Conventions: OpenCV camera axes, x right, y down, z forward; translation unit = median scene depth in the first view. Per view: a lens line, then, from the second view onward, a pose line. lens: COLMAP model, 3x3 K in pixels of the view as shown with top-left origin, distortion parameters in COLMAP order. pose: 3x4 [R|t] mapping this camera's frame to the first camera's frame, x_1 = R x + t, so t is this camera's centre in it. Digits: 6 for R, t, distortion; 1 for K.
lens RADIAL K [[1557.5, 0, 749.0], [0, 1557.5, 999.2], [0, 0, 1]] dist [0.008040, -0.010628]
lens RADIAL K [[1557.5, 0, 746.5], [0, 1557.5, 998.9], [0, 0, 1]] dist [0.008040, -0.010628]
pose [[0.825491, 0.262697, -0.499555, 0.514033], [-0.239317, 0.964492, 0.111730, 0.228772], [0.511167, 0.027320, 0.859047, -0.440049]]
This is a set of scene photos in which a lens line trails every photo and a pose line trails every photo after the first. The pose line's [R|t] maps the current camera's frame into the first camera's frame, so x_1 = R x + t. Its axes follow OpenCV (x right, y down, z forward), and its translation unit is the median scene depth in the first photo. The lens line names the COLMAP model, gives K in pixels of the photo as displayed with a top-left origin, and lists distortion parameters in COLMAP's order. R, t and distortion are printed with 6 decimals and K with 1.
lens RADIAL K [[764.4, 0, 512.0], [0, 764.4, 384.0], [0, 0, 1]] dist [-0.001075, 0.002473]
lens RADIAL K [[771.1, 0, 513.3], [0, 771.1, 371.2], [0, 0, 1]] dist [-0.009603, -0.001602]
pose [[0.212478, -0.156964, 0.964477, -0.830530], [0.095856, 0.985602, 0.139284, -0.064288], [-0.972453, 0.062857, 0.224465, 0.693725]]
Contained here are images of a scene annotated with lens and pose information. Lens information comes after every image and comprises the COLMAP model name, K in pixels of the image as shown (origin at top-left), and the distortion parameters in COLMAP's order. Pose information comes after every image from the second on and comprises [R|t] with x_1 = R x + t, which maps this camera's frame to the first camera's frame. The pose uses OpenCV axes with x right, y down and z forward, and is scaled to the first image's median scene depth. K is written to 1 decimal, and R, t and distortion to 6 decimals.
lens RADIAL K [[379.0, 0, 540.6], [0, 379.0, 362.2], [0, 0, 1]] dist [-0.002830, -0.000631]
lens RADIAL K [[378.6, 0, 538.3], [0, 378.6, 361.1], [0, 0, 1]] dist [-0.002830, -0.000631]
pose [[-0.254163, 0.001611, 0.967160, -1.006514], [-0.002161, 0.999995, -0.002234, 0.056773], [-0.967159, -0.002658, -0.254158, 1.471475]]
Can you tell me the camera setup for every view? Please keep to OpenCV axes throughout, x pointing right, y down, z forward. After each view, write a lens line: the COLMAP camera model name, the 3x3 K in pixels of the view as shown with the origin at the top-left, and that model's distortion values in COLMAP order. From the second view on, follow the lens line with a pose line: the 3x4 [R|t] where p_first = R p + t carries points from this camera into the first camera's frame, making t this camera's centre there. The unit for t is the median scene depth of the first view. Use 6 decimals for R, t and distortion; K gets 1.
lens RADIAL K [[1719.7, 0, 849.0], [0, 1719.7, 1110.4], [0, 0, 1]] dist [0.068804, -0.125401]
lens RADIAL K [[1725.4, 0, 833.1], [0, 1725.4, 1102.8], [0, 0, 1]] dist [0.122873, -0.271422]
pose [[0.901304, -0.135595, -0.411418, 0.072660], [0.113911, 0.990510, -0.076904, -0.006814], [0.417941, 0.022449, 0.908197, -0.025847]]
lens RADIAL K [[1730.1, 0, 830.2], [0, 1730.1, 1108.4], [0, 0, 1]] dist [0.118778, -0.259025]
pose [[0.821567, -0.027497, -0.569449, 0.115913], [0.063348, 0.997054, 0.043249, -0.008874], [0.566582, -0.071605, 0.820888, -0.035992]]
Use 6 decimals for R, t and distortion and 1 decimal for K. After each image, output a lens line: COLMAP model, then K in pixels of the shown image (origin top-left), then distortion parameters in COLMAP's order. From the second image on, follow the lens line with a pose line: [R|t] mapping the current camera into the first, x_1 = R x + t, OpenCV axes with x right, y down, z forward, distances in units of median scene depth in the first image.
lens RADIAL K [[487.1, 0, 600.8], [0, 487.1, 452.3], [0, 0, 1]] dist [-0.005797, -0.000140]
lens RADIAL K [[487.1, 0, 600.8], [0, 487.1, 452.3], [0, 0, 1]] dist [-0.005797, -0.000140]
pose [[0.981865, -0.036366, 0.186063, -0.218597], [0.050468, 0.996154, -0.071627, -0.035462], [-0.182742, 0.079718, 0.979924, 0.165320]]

= = = = =

__TASK__: Taking the line that contains "Use 6 decimals for R, t and distortion and" as the first and the last line of the material as the final one, transcribe that span exactly and include nothing else.

__SOLUTION TO THIS PROBLEM__:
Use 6 decimals for R, t and distortion and 1 decimal for K. After each image, output a lens line: COLMAP model, then K in pixels of the shown image (origin top-left), then distortion parameters in COLMAP's order. From the second image on, follow the lens line with a pose line: [R|t] mapping the current camera into the first, x_1 = R x + t, OpenCV axes with x right, y down, z forward, distances in units of median scene depth in the first image.
lens RADIAL K [[487.1, 0, 600.8], [0, 487.1, 452.3], [0, 0, 1]] dist [-0.005797, -0.000140]
lens RADIAL K [[487.1, 0, 600.8], [0, 487.1, 452.3], [0, 0, 1]] dist [-0.005797, -0.000140]
pose [[0.981865, -0.036366, 0.186063, -0.218597], [0.050468, 0.996154, -0.071627, -0.035462], [-0.182742, 0.079718, 0.979924, 0.165320]]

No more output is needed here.